I suspect he knew he couldn’t preach life back into a church that had lost as much as his had. He was hiring himself out as a sort of man of all work, repairing roofs and stoops, tutoring children, butchering hogs — everything you can think of, because what was left of his congregation couldn’t pay him anything. Most people couldn’t pay him more than a stewing hen or a few potatoes for the choring he did, either. Most of the time he did work just because it needed doing. He’d be splitting kindling at one house, chopping weeds at the next, “relieving the fatherless and widow,” my father said (that’s Psalm 146). And he wrote any number of letters to the War Department, trying to get the veterans and the widows their bounties and pensions, which came never or slowly. There was an irony in this, because, my father said, he and his sisters were, in a manner of speaking, left fatherless during this time, which was a great hardship because it was clear that their mother would not live long.
He was a grown man by then, in his early twenties, and two of his sisters would have been nearly grown. They would have managed well enough if it hadn’t been for their mother’s poor health and her considerable suffering. I believe she must have had cancer of some kind. They’d had a doctor in that town, but he went off with the army and never came back. Whether he was killed or not no one knew, though there was a story told around that he caught a shell fragment at the side of his head and was never right afterward. In any case, doctors in those days weren’t good for much. It was poultices and cod liver oil and mustard plaster or splints or stitches. Or brandy.
The neighbor women dosed his mother with tea of red clover blossoms, which probably didn’t do her any harm, my father said. They also cut off her hair, because they thought it was draining away her strength. She cried when they showed it to her, and she said it was the one thing in her life she was ever proud of. My father said she was weary with the pain and she wasn’t herself, but those words lingered with him, and with his sisters, too. In those days, and even when I was a child, women kept their hair long because they felt the Bible said they should (I Corinthians 11:15). But it would be cut off if they were sickly, and that was always a sad thing, a kind of shame for them, along with everything else they had to go through. So it hit her very hard.
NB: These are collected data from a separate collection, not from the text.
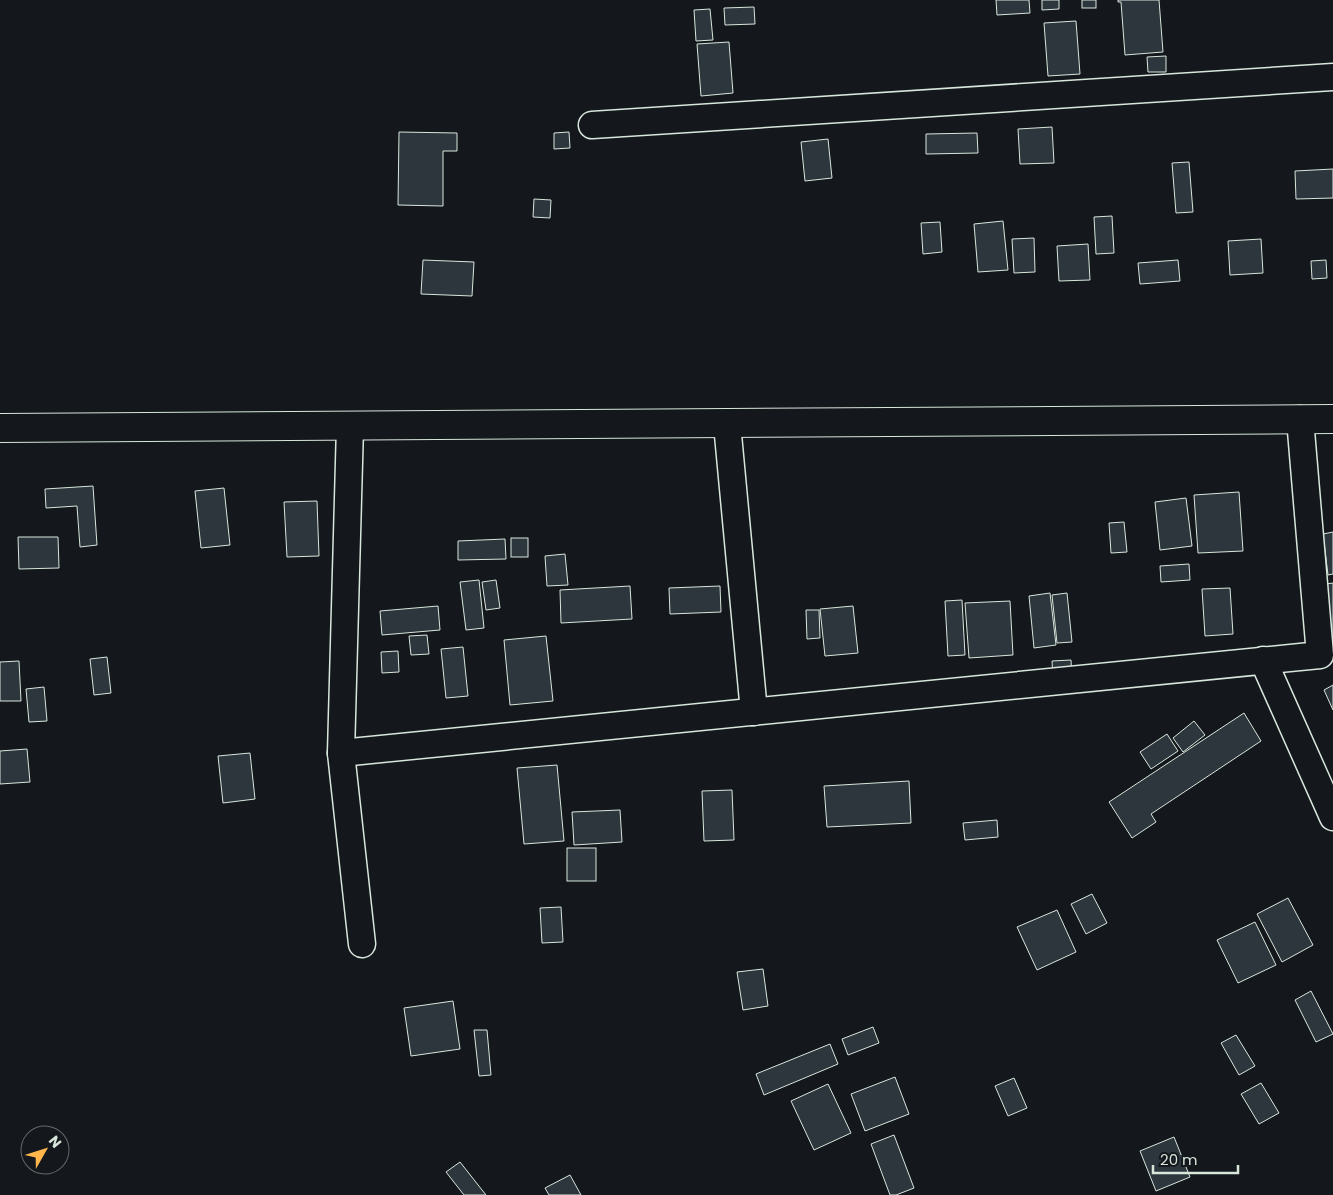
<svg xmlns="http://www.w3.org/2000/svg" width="1333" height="1195" font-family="Poppins,sans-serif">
	<rect width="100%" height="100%" fill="#14181c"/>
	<g fill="#2c363c" stroke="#d8e6dc">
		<polygon points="996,0 1029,0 1030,13 997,15"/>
		<polygon points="1042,0 1059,0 1059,9 1042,10"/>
		<rect x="1082" y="0" width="14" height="8"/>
		<polygon points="1118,0 1159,0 1163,52 1125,55 1121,2 1118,2"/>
		<polygon points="754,7 755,24 725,25 724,8"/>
		<polygon points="710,9 713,40 696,41 694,10"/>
		<polygon points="1076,21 1080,74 1048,76 1044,23"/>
		<polygon points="729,42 733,93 701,96 697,44"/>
		<polygon points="1166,56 1166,72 1148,72 1147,57"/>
		<polygon points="1052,127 1054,163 1020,164 1018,129"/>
		<polygon points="399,132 457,133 457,151 443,151 443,206 398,205"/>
		<polygon points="569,132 570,148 554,149 554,133"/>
		<polygon points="977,133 978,153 926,154 926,134"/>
		<polygon points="828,139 832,178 805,181 801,142"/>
		<polygon points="1189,162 1193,212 1176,213 1172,163"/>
		<polygon points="1333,169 1333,198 1296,199 1295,171"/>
		<polygon points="534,199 551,200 550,218 533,217"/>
		<polygon points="1112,216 1114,253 1096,254 1094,217"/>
		<polygon points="1003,221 1008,270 978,272 974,224"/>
		<polygon points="940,222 942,252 923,254 921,223"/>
		<polygon points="1034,238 1035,272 1014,273 1012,239"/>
		<polygon points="1261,239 1263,273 1230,275 1228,241"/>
		<polygon points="1088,244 1090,280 1059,281 1057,246"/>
		<polygon points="423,260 474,262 472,296 421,294"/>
		<polygon points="1178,260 1180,281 1140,284 1138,263"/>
		<polygon points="1326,260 1327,278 1312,279 1311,261"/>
		<polygon points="93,486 97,545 80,547 77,506 46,508 45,489"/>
		<polygon points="224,488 230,545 201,548 195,491"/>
		<polygon points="1239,492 1243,551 1198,553 1194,495"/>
		<polygon points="1186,498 1192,546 1160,550 1155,502"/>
		<polygon points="317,501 319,556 287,557 284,502"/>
		<polygon points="1124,522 1127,552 1111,553 1109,523"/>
		<polygon points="1333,532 1333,574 1328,575 1323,534"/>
		<polygon points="18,537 58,537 59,568 19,569"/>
		<rect x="511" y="538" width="17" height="19"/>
		<polygon points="505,539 506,559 458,560 458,541"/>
		<polygon points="565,554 568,585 547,586 545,556"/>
		<polygon points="1189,564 1190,580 1161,582 1160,566"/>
		<polygon points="479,580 484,628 466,630 460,582"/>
		<polygon points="496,580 500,608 486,610 482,582"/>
		<polygon points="1333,583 1333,636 1329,637 1326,584"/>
		<polygon points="630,586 632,619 561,623 560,590"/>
		<polygon points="720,586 721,612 670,614 669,588"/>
		<polygon points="1230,588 1233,634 1205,636 1202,589"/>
		<polygon points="1050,593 1056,645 1034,648 1029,596"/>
		<polygon points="1067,593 1072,642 1057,643 1052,595"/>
		<polygon points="962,600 965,655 948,656 945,601"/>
		<polygon points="1010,601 1013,655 969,658 965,603"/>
		<polygon points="438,606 440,630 382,635 380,611"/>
		<polygon points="853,606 858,653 825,656 820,609"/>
		<polygon points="806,610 819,610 820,638 807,639"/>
		<polygon points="427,635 429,654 411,655 409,636"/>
		<polygon points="546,636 553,701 510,705 504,640"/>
		<polygon points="463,647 468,696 446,698 441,649"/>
		<polygon points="398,651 399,672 382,673 381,652"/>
		<polygon points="107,657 111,693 94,695 90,659"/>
		<polygon points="1071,660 1072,679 1053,681 1052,661"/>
		<polygon points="19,661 21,701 0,701 0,662"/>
		<polygon points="1333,685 1333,710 1324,690"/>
		<polygon points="44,687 47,721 29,722 26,689"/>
		<polygon points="1244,713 1261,741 1151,814 1156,822 1132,838 1109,802"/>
		<polygon points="1194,721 1205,735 1183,752 1173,738"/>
		<polygon points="1167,734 1178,751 1151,769 1140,752"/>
		<polygon points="27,749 30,782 0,784 0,751"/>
		<polygon points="250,753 255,799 223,803 218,756"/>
		<polygon points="557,765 564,841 524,844 517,768"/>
		<polygon points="909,781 911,823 827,827 824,786"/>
		<polygon points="732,790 734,840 704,841 702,791"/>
		<polygon points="620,810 622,842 574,845 572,812"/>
		<polygon points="997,820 998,837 965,840 963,823"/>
		<rect x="567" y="848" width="29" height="33"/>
		<polygon points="1092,894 1107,923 1086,934 1071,904"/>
		<polygon points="1288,898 1313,945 1282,962 1257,914"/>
		<polygon points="561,907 563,942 542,943 540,908"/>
		<polygon points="1057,910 1076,952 1037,970 1017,927"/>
		<polygon points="1255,922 1276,965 1238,983 1217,940"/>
		<polygon points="763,969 768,1006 743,1010 737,972"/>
		<polygon points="1311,991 1333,1034 1316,1042 1295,1000"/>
		<polygon points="453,1001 460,1049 411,1056 404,1008"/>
		<polygon points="873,1027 879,1043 848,1055 842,1039"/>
		<polygon points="474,1030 487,1030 491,1075 479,1076"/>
		<polygon points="1236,1035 1255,1066 1239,1075 1221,1043"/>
		<polygon points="830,1044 838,1064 764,1095 756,1074"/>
		<polygon points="895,1077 909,1114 865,1131 851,1094"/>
		<polygon points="1014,1078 1027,1108 1008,1116 995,1086"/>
		<polygon points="1261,1083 1279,1113 1259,1124 1241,1094"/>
		<polygon points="828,1084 851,1133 814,1150 791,1101"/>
		<polygon points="894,1135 914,1188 896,1195 890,1195 871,1144"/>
		<polygon points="1174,1137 1190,1177 1156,1191 1140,1151"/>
		<polygon points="460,1162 486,1195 464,1195 446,1172"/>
		<polygon points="570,1175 581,1195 549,1195 545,1188"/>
	</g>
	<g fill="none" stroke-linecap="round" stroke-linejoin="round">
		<defs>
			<g id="street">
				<polyline points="592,125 1333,77"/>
				<polyline points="727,424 754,712"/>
				<polyline points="350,426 341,753 362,944"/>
				<polyline points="1263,660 1333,817"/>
				<polyline points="341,753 1320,655 1300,419"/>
			</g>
			<polyline id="secondary" points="0,428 1333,419"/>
		</defs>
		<use href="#street" stroke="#d8e6dc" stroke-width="29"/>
		<use href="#secondary" stroke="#d8e6dc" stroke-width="30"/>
		<use href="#street" stroke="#14181c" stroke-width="26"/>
		<use href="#secondary" stroke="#14181c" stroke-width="28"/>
	</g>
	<g transform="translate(45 1150) rotate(51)"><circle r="24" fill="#14181c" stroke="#626a69"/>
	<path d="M0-4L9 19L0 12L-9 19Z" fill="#ffb74d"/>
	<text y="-8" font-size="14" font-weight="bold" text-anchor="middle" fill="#d8e6dc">N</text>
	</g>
	<path d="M1153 1165v8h85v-8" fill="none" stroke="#d8e6dc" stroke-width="2.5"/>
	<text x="1160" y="1165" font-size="15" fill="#d8e6dc" stroke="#14181c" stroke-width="4" paint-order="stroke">20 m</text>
</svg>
When my father spoke to his father about how low her spirits were, his father said, “You came back and I came back and we both have our health and the use of our limbs.” My father took this to mean that since her grief was not in excess of the average in that region, he could not take any special time for it.
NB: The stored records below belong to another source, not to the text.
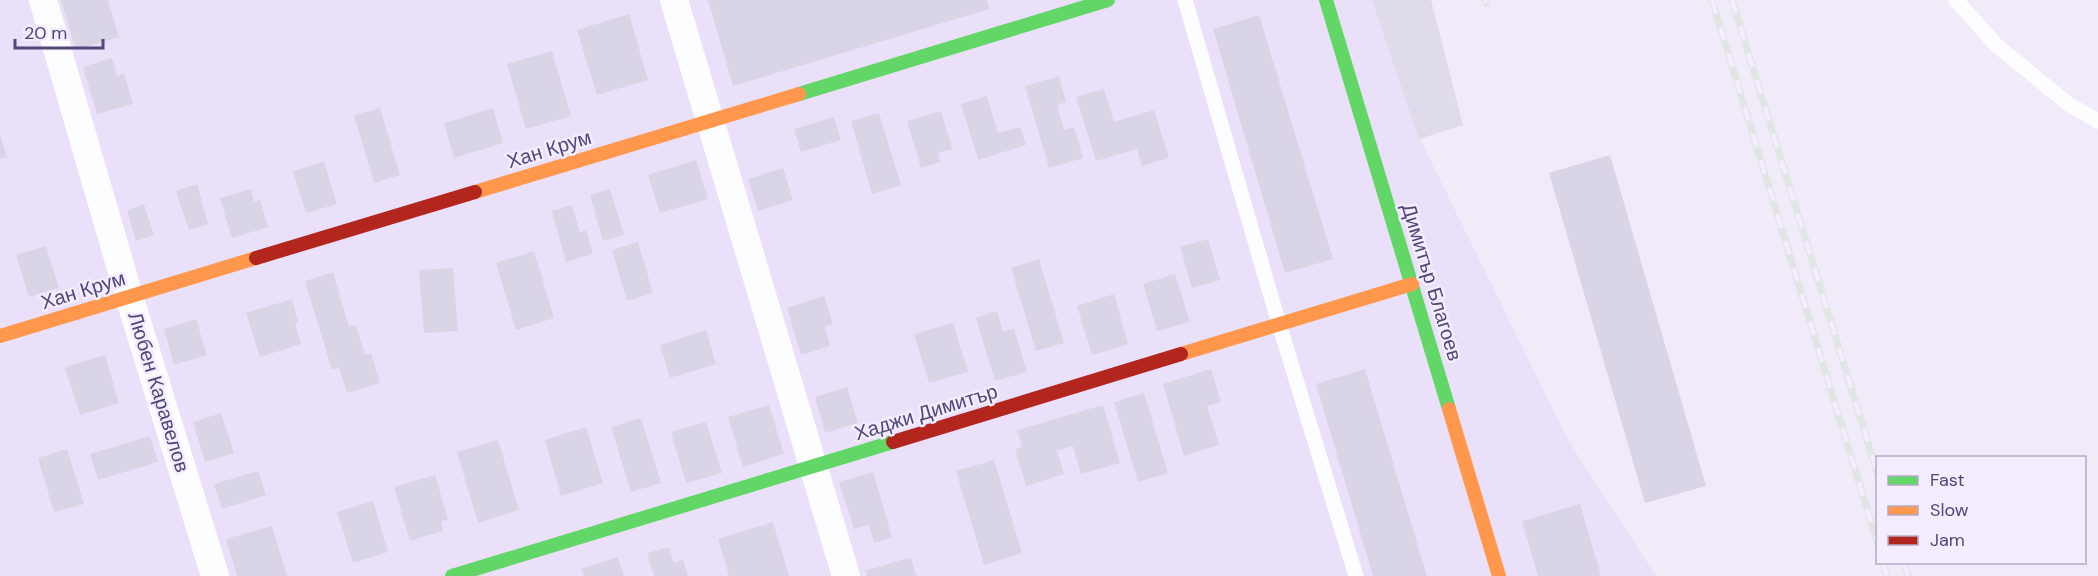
<svg xmlns="http://www.w3.org/2000/svg" width="2098" height="576" font-family="'DM Sans',sans-serif">
	<style>
		.residential { fill: #ebe0fa }
		.industrial { fill: #e0dbeb }
		.building { fill: #dad4e7 }
		.lines { fill: none; stroke-linecap: round; stroke-linejoin: round }
		.lane { stroke: #fdfcfe; stroke-width: 15 }
		.street { stroke: #fdfcfe; stroke-width: 28 }
		.fast { stroke: #63d668; stroke-width: 14 }
		.slow { stroke: #ff974d; stroke-width: 14 }
		.jam { stroke: #b3261e; stroke-width: 14 }
		.rail-casing { stroke: #e1e5e4; stroke-width: 7 }
		.rail { stroke: #f4ecff; stroke-width: 4.5; stroke-dasharray: 14; stroke-linecap: butt }
		.labels { text-anchor: middle; stroke-width: 5; stroke-linejoin: round; paint-order: stroke }
		.street-label { font-size: 20px; fill: #514779; stroke: #f4ecff }
	</style>
	<rect width="100%" height="100%" fill="#f1eaf8"/>
	<path class="residential" d="M0,0H1372L1420,139L1568,440L1656,576H0Z"/>
	<path class="industrial" d="M1372,0H1431L1463,125L1419,139Z"/>
	<path class="building" d="M61,0H108L119,37L76,50Z
		M708,0H987L989,9L733,86Z
		M629,14L648,80L597,95L577,30Z
		M1259,15L1333,259L1285,273L1213,29Z
		M552,51L571,116L526,129L507,64Z
		M112,58L117,76L124,73L133,104L97,114L83,67Z
		M1059,76L1066,102L1057,105L1064,130L1074,127L1083,158L1049,168L1025,86Z
		M1104,89L1114,122L1154,110L1169,158L1142,166L1137,149L1096,161L1076,97Z
		M987,96L998,133L1020,127L1026,145L978,160L961,104Z
		M380,108L400,175L374,183L354,115Z
		M493,108L503,143L454,158L444,123Z
		M941,111L952,149L938,153L940,162L921,168L907,121Z
		M879,113L901,185L872,194L851,121Z
		M834,117L841,140L801,152L794,129Z
		M0,134L7,157L0,159Z
		M1610,155L1706,486L1645,503L1549,173Z
		M696,160L708,199L660,213L648,175Z
		M324,162L337,204L306,213L293,171Z
		M783,168L793,200L758,211L748,179Z
		M197,184L208,224L189,230L176,191Z
		M251,189L254,202L260,200L268,227L232,238L220,198Z
		M610,189L624,235L603,241L590,195Z
		M144,204L154,235L136,241L127,210Z
		M572,205L580,232L586,230L593,254L566,262L552,211Z
		M1208,239L1220,280L1192,288L1180,247Z
		M638,242L653,293L627,301L612,250Z
		M46,246L59,288L29,297L16,255Z
		M534,251L554,318L516,330L496,263Z
		M1039,259L1064,343L1036,351L1011,268Z
		M453,268L458,331L424,333L419,270Z
		M333,272L349,327L356,325L365,355L371,353L380,383L347,393L339,367L332,370L305,281Z
		M1175,274L1190,322L1157,331L1143,284Z
		M1114,294L1128,344L1092,355L1077,306Z
		M824,296L833,324L825,326L830,346L801,355L787,308Z
		M292,299L298,322L295,323L301,344L260,357L246,313Z
		M997,311L1003,332L1014,329L1027,372L995,381L976,318Z
		M196,319L207,355L174,365L164,329Z
		M953,323L968,372L929,383L914,334Z
		M706,330L716,364L670,378L660,345Z
		M105,355L119,403L80,415L65,367Z
		M1211,369L1221,402L1207,406L1219,445L1184,456L1163,384Z
		M1365,369L1427,576H1373L1316,384Z
		M847,387L858,423L825,433L815,397Z
		M1144,393L1168,473L1138,482L1114,402Z
		M769,405L784,454L743,467L728,417Z
		M1103,405L1120,463L1081,474L1073,446L1057,451L1064,474L1026,486L1015,449L1022,447L1017,430Z
		M221,413L234,453L205,462L193,422Z
		M641,418L661,483L631,492L611,427Z
		M706,422L722,473L686,483L671,432Z
		M586,427L603,483L561,496L545,440Z
		M150,436L158,462L98,480L90,454Z
		M498,440L519,510L478,523L457,452Z
		M67,449L84,504L54,512L38,458Z
		M994,460L1022,553L984,565L956,471Z
		M258,471L266,495L222,509L214,484Z
		M873,472L892,537L874,543L869,525L854,529L839,482Z
		M435,475L448,519L441,522L443,531L410,541L394,487Z
		M373,501L388,552L353,563L337,512Z
		M1580,504L1601,576H1538L1522,521Z
		M773,522L789,576H729L718,539Z
		M272,526L287,576H237L226,539Z
		M669,547L674,563L683,560L688,576H654L647,553Z
		M618,557L624,576H584L581,569Z
		M911,557L916,576H867L865,571Z"/>
	<g class="lines">
		<path class="lane" d="M1185,0L1279,324L1356,576
			M1956,0L1997,46L2070,105L2098,121"/>
		<path class="street" d="M43,0L129,296L215,576
			M674,0L846,576"/>
		<path class="fast" d="M1326,0L1449,409
			M799,94L1108,0
			M452,576L893,442"/>
		<path class="slow" d="M475,192L799,94
			M0,336L256,258
			M1181,354L1412,284
			M1449,409L1499,576"/>
		<path class="jam" d="M256,258L475,192
			M893,442L1181,354"/>
		<defs>
			<path id="rail" d="M1485,0L1486,3
				M1712,0L1878,545
				M1732,0L1878,475
				M1883,562L1887,576
				M1904,562L1908,576"/>
		</defs>
		<use href="#rail" class="rail-casing"/>
		<use href="#rail" class="rail"/>
	</g>
	<g class="labels">
		<g class="street-label">
			<text transform="translate(549 149) rotate(-17)" y="7">Хан Крум</text>
			<text transform="translate(1432 282) rotate(73)" y="7">Димитър Благоев</text>
			<text transform="translate(83 290) rotate(-17)" y="7">Хан Крум</text>
			<text transform="translate(159 392) rotate(73)" y="7">Любен Каравелов</text>
			<text transform="translate(926 412) rotate(-17)" y="7">Хаджи Димитър</text>
		</g>
	</g>
	<rect x="1876" y="456" width="210" height="108" fill="#f4ecff" stroke="#b3aac9" stroke-width="1.5"/>
	<rect x="1888" y="476" width="30" height="9" fill="#63d668" stroke="#b3aac9" stroke-width="1.5"/>
	<text x="1930" y="486" font-size="18" fill="#514779">Fast</text>
	<rect x="1888" y="506" width="30" height="9" fill="#ff974d" stroke="#b3aac9" stroke-width="1.5"/>
	<text x="1930" y="516" font-size="18" fill="#514779">Slow</text>
	<rect x="1888" y="536" width="30" height="9" fill="#b3261e" stroke="#b3aac9" stroke-width="1.5"/>
	<text x="1930" y="546" font-size="18" fill="#514779">Jam</text>
	<path d="M15 39v9h88v-9" fill="none" stroke="#514779" stroke-width="3"/>
	<text x="24" y="39" font-size="18" fill="#514779" stroke="#f4ecff" stroke-width="4.5" paint-order="stroke">20 m</text>
</svg>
I believe the old reverend’s errors were mainly the consequence of a sort of strenuousness in ethical matters that was to be admired finally. He did have many visions over the years, all very demanding of him, so he was less inclined than others to slack off. He lost his Greek Testament in a frantic retreat across a river, as I have said. I always felt there was a metaphor in that. The waters never parted for him, not once in his life, so far as I know. There was just no end to difficulty, and no mitigation of it. Then again, he always sought it out.
The Testament was mailed to him years afterward, from Alabama. Apparently some Confederate had gone to the bother of retrieving it and then finding out which company of which regiment they’d been chasing that day, and who the chaplain of it was. There might have been a bit of a taunt in the gesture, but it was appreciated anyway. The book was pretty well ruined. I hope you have it. It’s the sort of thing that might appear to have no value at all.